Por fin, llegó la fecha señalada, el décimo cumpleaños de su hijo Adi. La noche anterior Lizar había conseguido colgar veinte luces en la capa celeste. Confiaba plenamente en la palabra de la Diosa Ilargi, por lo que se dispuso a esperar. Como no sabía la forma en que le devolvería al niño, simplemente aguardó. Pero las horas pasaron y nada sucedió. Nadie llevó a su hijo a palacio, no se produjo ningún milagro por el cual apareciese, con lo cual en el pensamiento del rey comenzó a nacer la duda.
—No puedes desfallecer ahora —se dijo a sí mismo en voz alta.
Así que siguió haciendo guardia.
Al fin sucedió. La campana de la torre comenzó su repiqueteo de media noche. Cada golpe del badajo en el metal producía en Lizar un temblor que recorría todo su cuerpo.

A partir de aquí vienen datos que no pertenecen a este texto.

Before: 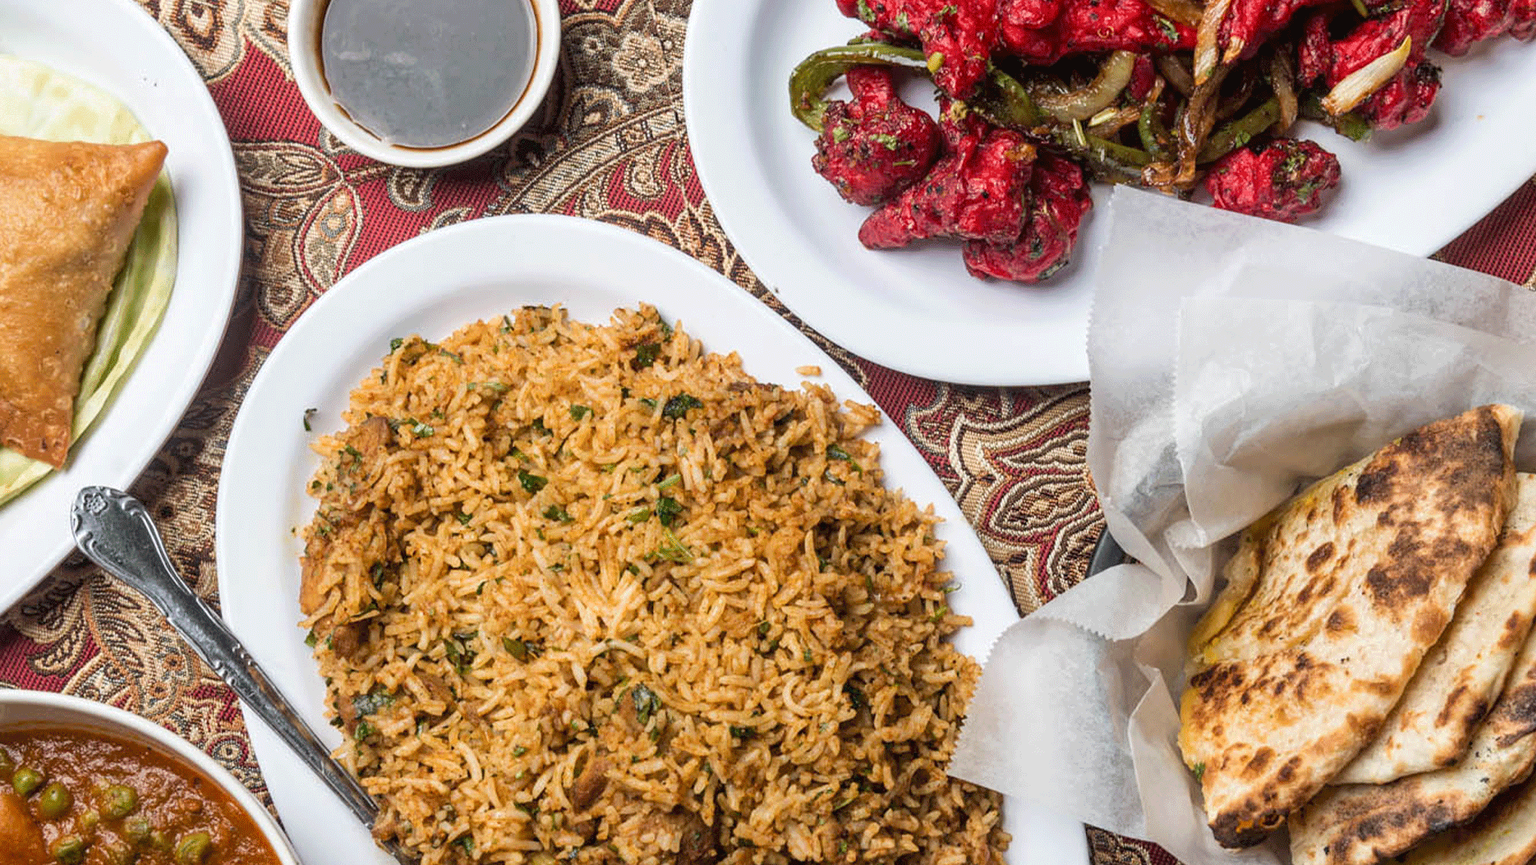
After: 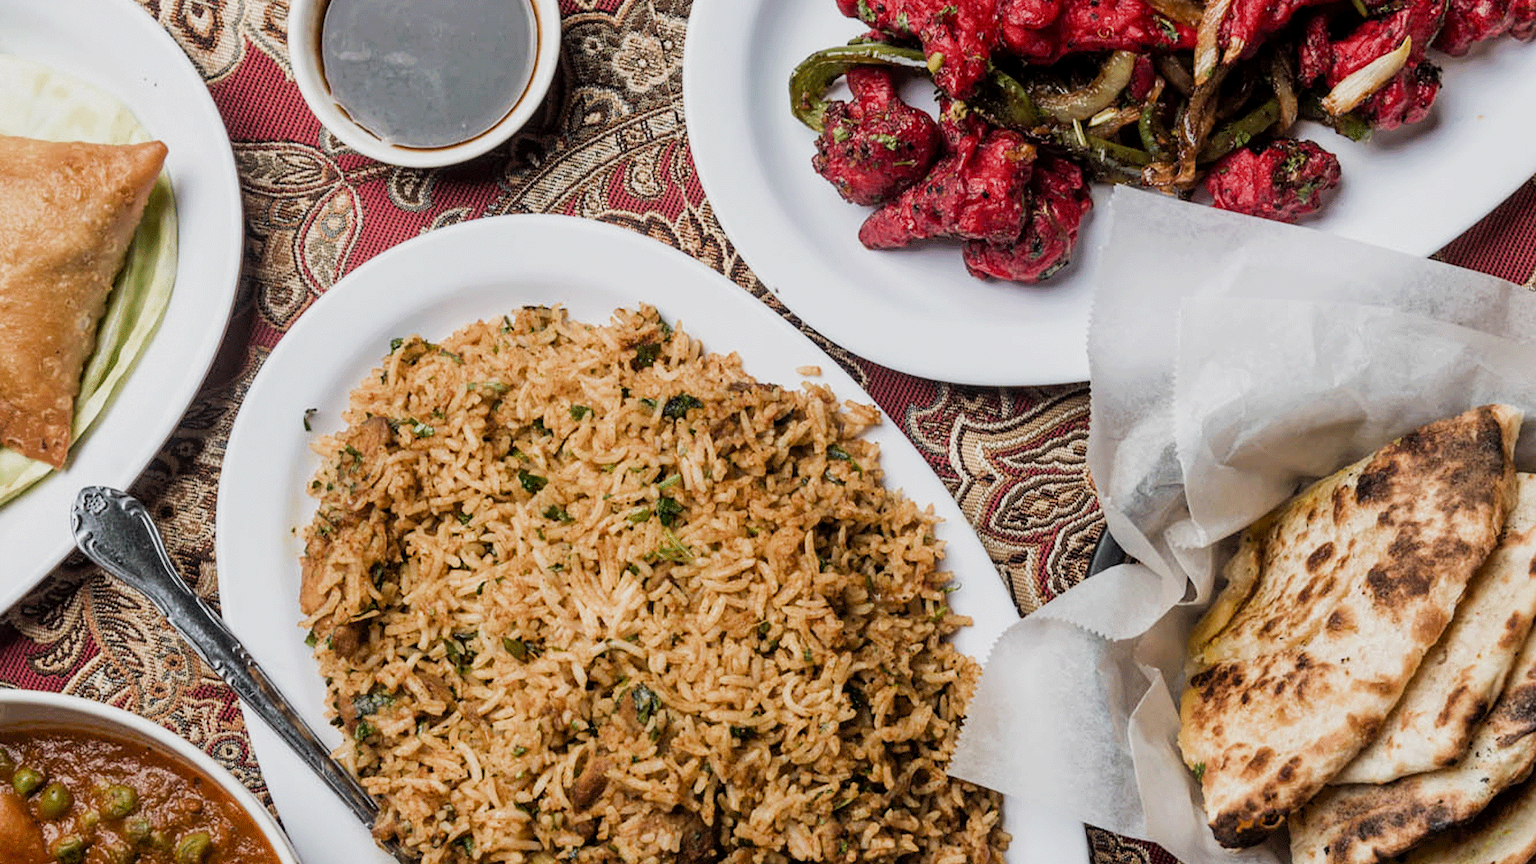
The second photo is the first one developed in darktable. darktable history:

Quedaba una campanada. La última.
Y ya nada sería posible.  
El tiempo se paró en el instante en que la reverberación de esa campanada se apagaba. Y entonces, en el corredor se oyeron los cascos de un caballo. Al cabo, atravesó los cortinajes y entró en la sala del trono, que se iluminó al instante de pura luz de luna. Lizar se levantó del trono como impelido por un resorte, la ansiedad pulsándole en las sienes.
—Dirdai… —balbuceó.
Un segundo jinete, al que no había visto, descabalgó de detrás de Dirdai. Era un niño de ensortijados cabellos negros, tez perlada y ojos azul celeste. Lizar se arrodilló y abrió los brazos de par en par; el chiquillo se abalanzó y hundió la cara en el pecho del rey.
—Todo es ahora como debe ser —dijo Dirdai conduciendo a su caballo hacia la salida de la estancia y desapareciendo al punto.
Padre e hijo estuvieron fundidos en un abrazo silencioso hasta el amanecer.
El rey Lizar nunca volvió a ceñirse la corona. A partir de aquel día se dedicó a recorrer el reino en compañía de su hijo ayudando a todo aquel que lo necesitase. Jamás olvidó, sin embargo, sembrar cada noche una estrella. Allí donde estuvieran buscaba un bosque, un jardín o una huerta y escarbaba un hoyo en el que depositaba una gota de su sangre, de la cual, inmediatamente, surgía un hilo de luz que se elevaba hacia el cielo.
Hizo esto hasta el mismo día de su muerte.
Adi no lloró. Se tumbó al raso, bajo un cielo iluminado por infinidad de estrellas, y disfrutó del espectáculo sabiendo que todas esas luces eran obra de su padre.
El nombre del Rey Lizar se olvidó con el paso del tiempo. Sin embargo, el recuerdo de su persona perduró en la memoria de los hombres, para los que fue por siempre El Sembrador de Estrellas.